This blog post has been produced for the Greater Birmingham Chambers of Commerce to provide insight on the findings of the Birmingham Economic Review.
The Birmingham Economic Review 2019 is produced by the University of Birmingham’s City-REDI and the Greater Birmingham Chambers of Commerce, with contributions from the West Midlands Growth Company. It is an in-depth exploration of the economy of England’s second city and is a high quality resource for organisations seeking to understand Birmingham to inform research, policy or investment decisions.
This post is featured in the full Birmingham Economic Review 2019 and the Summary Review. These are available here.
The Business Rates Burden on local businesses in Birmingham has been steadily growing over the last 30 years with a detrimental impact across the sectors. In the Birmingham City Council Metropolitan area, business rates contribute £450 million per annum (19/20) out of a total of £3.1 billion to the local budget. This burden is spread across all non-domestic premises located within Birmingham.
Business rates have become an increasing proportion of outgoings for most businesses. From a rate in the £ in 1990 of £0.34 to above £0.50 today and every chance that by 2021 the multiplier will be closer to £0.55, and subject to inflation approaching £0.60 in the next few years. This is a doubling of the tax burden over the last 30 years. While the Government of all persuasions will point to reliefs given to small businesses, the majority of people employed in this City are based in properties which do not get small business relief and therefore those jobs are most at risk when businesses decide to close premises because of the burden.
The retail sector in the City makes up approximately 28% of the total of £450 million while the pub and restaurant sector makes up approximately 7%. Given the amount of warehouse and industrial space in and around Birmingham, it is not unsurprising that the industrial and warehouse sector accounts for 22% of that total while offices account for 22% also.
The impact of business rates on the retail sector has been widely publicised with several of the bigger retail chains vociferous about their business rates burdens, which have added to their other rising costs. The 2017 Revaluation has meant some have been hit by high, unsustainable rises – others are suffering from the four -year phasing of downwards reductions, meaning many businesses are paying more than they should be. This together with the impact of increased competition from online retail, has resulted in a wave of store closures, job losses and CVAs across the sector. Birmingham has not been immune.
Business rates have also been a factor for other sectors. They are a major factor in the lack of speculative development both in the office and industrial/warehouse sector which a bank is unlikely to fund unless a developer has either very deep pockets or a tenant signed up to take the space on completion. The change in empty rates since 2008 resulting in a charge of 100% of the rates bill on empty properties following a grace period of 6 or 3 months will mean the yield profile and the profit from a commercial undertaking will disappear very quickly unless mitigation strategies are introduced if a tenant cannot be found.
Business rates, a common feature of commercial property for centuries which have been paid, if not willingly, but without any great concern, have now therefore become such a burden that they are put into the equation on the decision on whether properties should be occupied, vacated or even constructed. At a 50% plus tax, this is not surprising- but is a ridiculous situation.
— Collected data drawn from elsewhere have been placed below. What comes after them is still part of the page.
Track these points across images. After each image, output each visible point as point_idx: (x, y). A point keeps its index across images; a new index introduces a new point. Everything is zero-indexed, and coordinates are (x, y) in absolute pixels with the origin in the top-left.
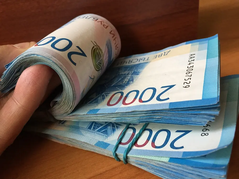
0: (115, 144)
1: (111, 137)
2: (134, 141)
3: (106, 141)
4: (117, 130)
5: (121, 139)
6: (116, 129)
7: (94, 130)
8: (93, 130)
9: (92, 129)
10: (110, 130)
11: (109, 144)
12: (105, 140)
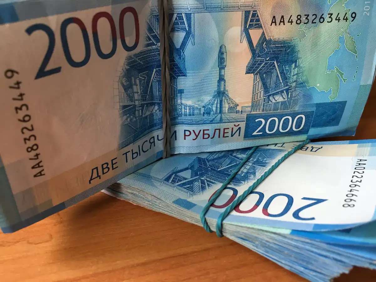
0: (204, 205)
1: (198, 196)
2: (235, 205)
3: (190, 200)
4: (208, 189)
5: (215, 200)
6: (207, 187)
7: (174, 184)
8: (171, 183)
9: (170, 181)
10: (198, 187)
11: (195, 205)
12: (189, 198)
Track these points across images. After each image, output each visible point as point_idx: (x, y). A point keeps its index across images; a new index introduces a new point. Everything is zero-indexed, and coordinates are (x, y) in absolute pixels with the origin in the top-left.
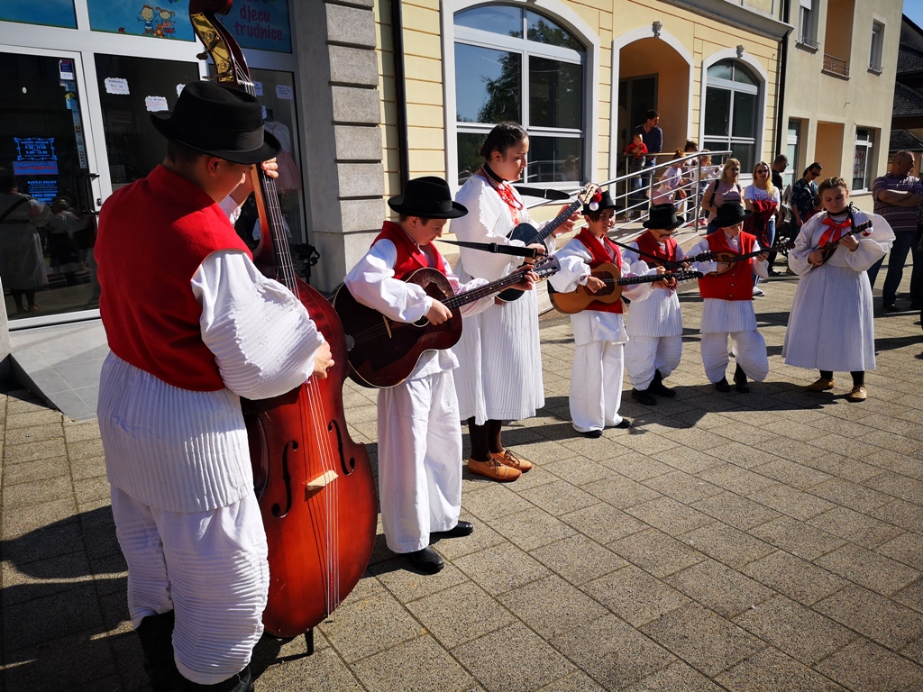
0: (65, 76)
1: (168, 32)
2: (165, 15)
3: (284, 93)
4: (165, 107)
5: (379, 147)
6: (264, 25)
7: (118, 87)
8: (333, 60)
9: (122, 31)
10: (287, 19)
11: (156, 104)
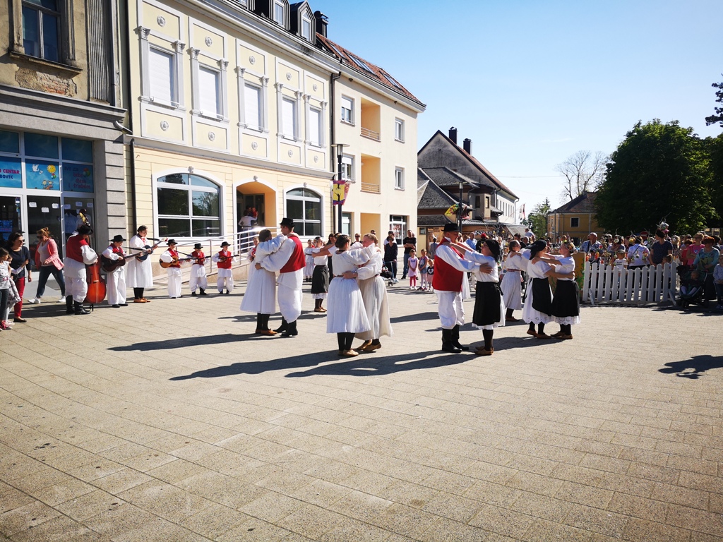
0: (17, 202)
1: (51, 188)
2: (50, 183)
3: (90, 205)
4: (48, 211)
5: (125, 224)
6: (84, 184)
7: (33, 205)
8: (108, 196)
9: (36, 188)
10: (93, 182)
11: (45, 210)
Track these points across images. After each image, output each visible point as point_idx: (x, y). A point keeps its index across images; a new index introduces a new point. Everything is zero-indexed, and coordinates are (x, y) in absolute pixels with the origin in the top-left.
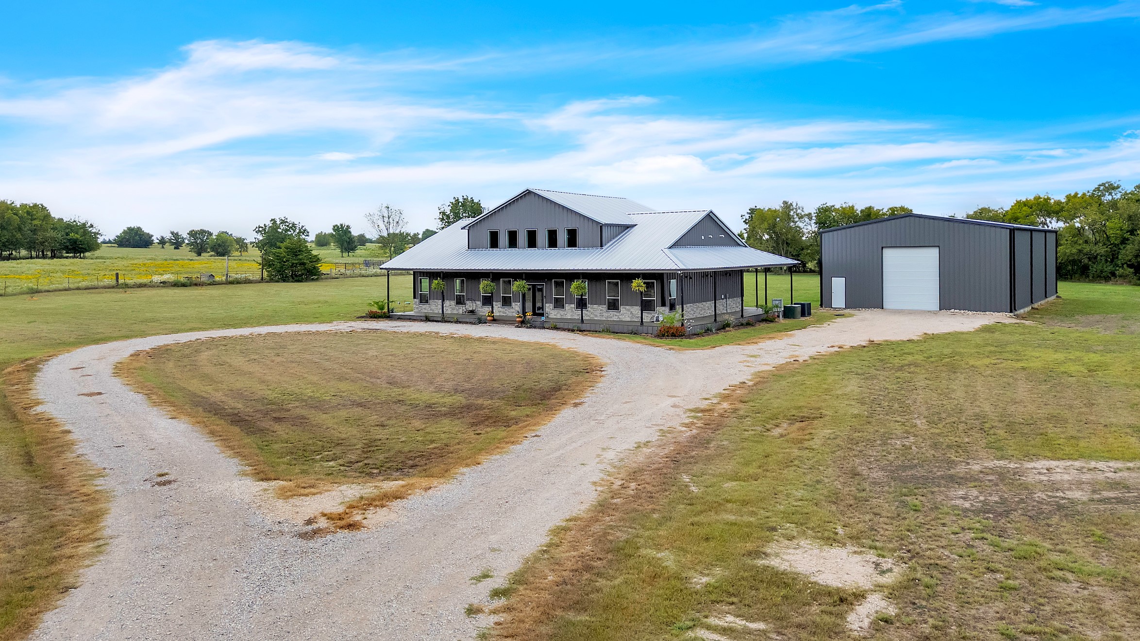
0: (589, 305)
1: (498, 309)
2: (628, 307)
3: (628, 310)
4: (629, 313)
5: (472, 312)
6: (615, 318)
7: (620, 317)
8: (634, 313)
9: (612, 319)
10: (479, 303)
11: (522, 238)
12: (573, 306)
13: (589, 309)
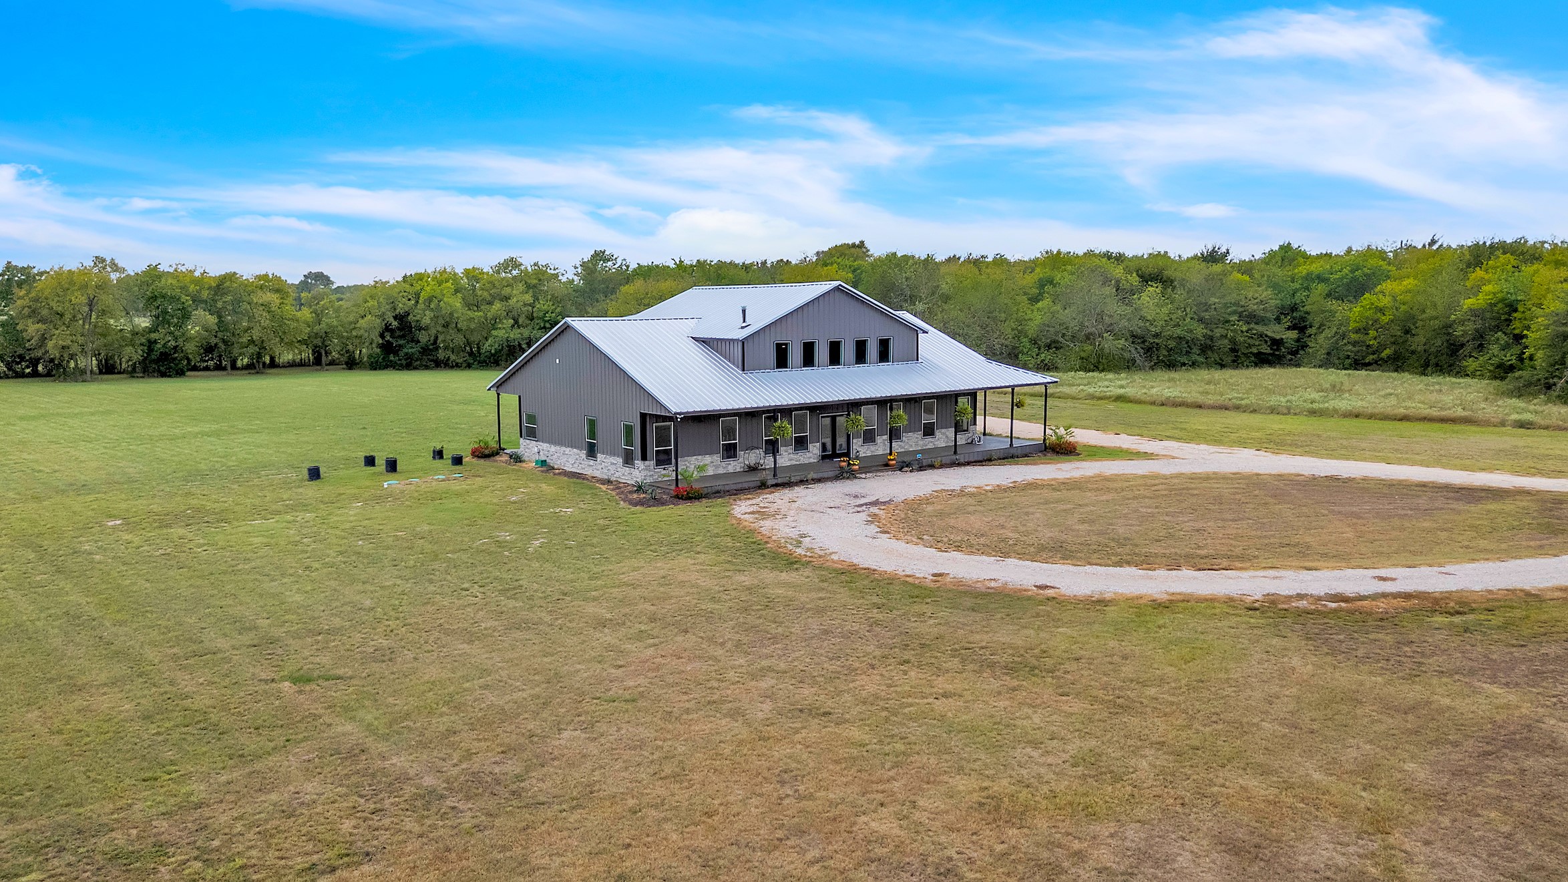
1: (787, 457)
11: (822, 353)
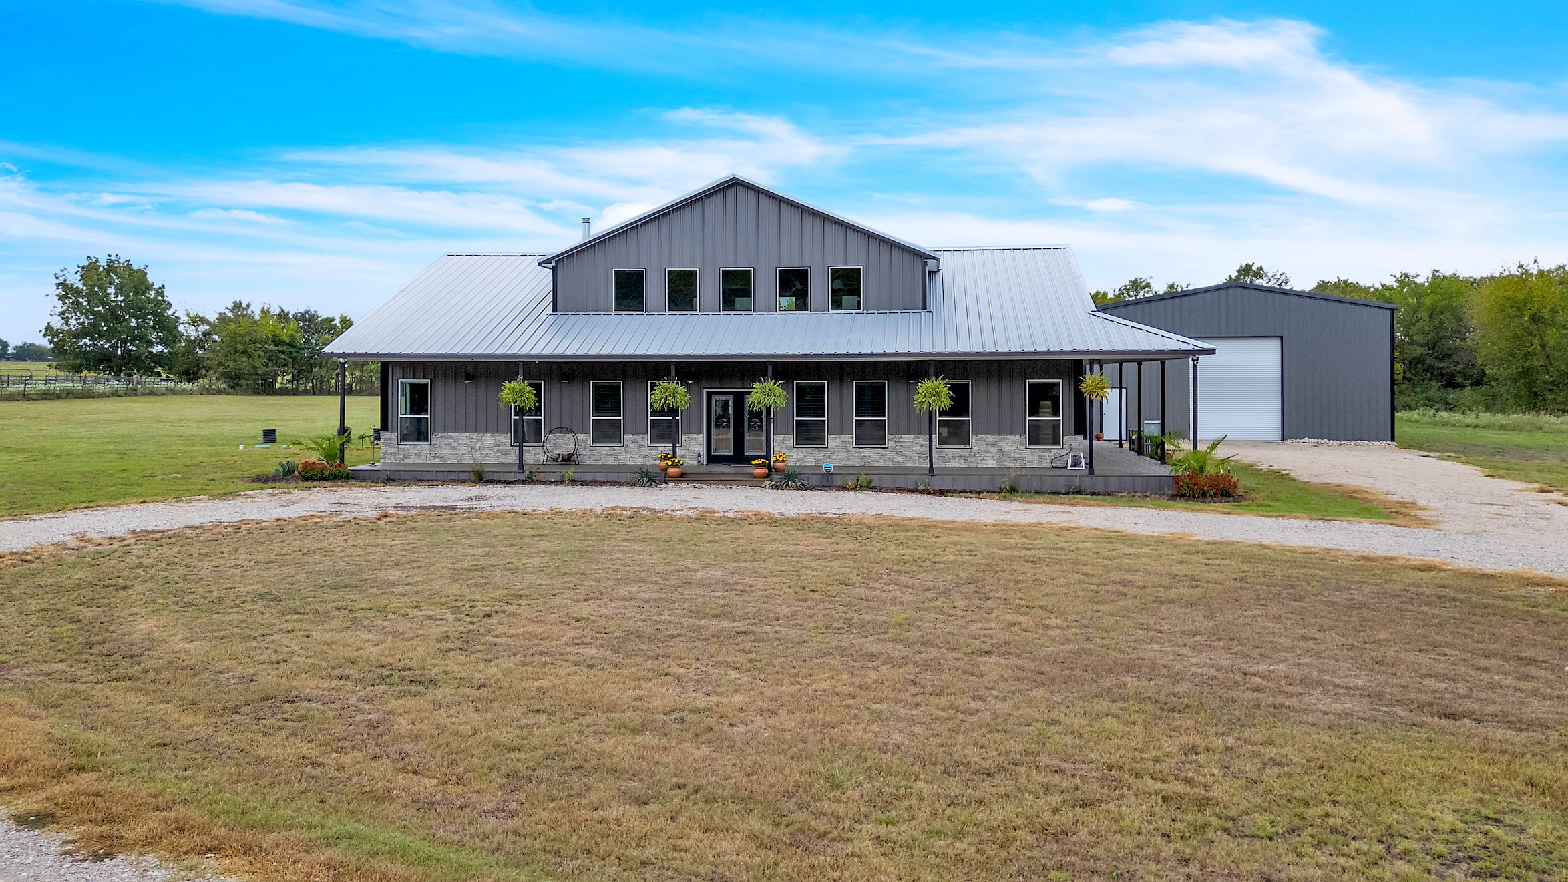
0: (891, 436)
2: (991, 438)
3: (993, 444)
4: (995, 450)
5: (568, 459)
6: (958, 463)
7: (973, 459)
8: (1007, 449)
9: (950, 465)
10: (585, 438)
12: (847, 438)
13: (891, 444)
Clearly local services need to be paid for but short-term political decisions by all parties over the last 30 years has meant a smaller number of larger ratepayers are faced with a much higher burden particularly when the yearly annual inflation figure is factored in over a generation. As business rates become a major part of the decision-making process, this is stifling growth, not only in Birmingham, but in many locations around the country and it appears that there is little political appetite to grasp the nettle.
If Birmingham is serious about competing on an international level with cities throughout the world, then Government needs to get to grips with this issue which is growing bigger every year. The City Council also has a responsibility to help businesses in a relatively minor way but in a way that will send the right signals to encourage people to locate in the City, stay in the City and grow in the City.
An example is the tram extension to Edgbaston and other large infrastructure projects which have had a negative impact on getting in and around while the works are ongoing. Rating agents including ourselves who have made representations to the Valuation Officer for temporary reductions because these works are disrupting business. These are being resisted because Birmingham City Council can ill afford to give any money away. This is extremely short sighted. Businesses have failed because of the works in the City Centre and a recognition by Central Government as well the City Council would go a long way to sending the signal that yes Birmingham is open for business and is prepared to work with businesses who experience short term difficulties. Ignoring the issue is a detrimental effect on the City Centre and its growth.
Birmingham is a great City with a mass of potential and a resilient business community. However, a little help from those in a position of power would not go amiss. This is why I and others have been canvassing for a sensible and proper business rates reform to alleviate the worst consequences of this punitive tax.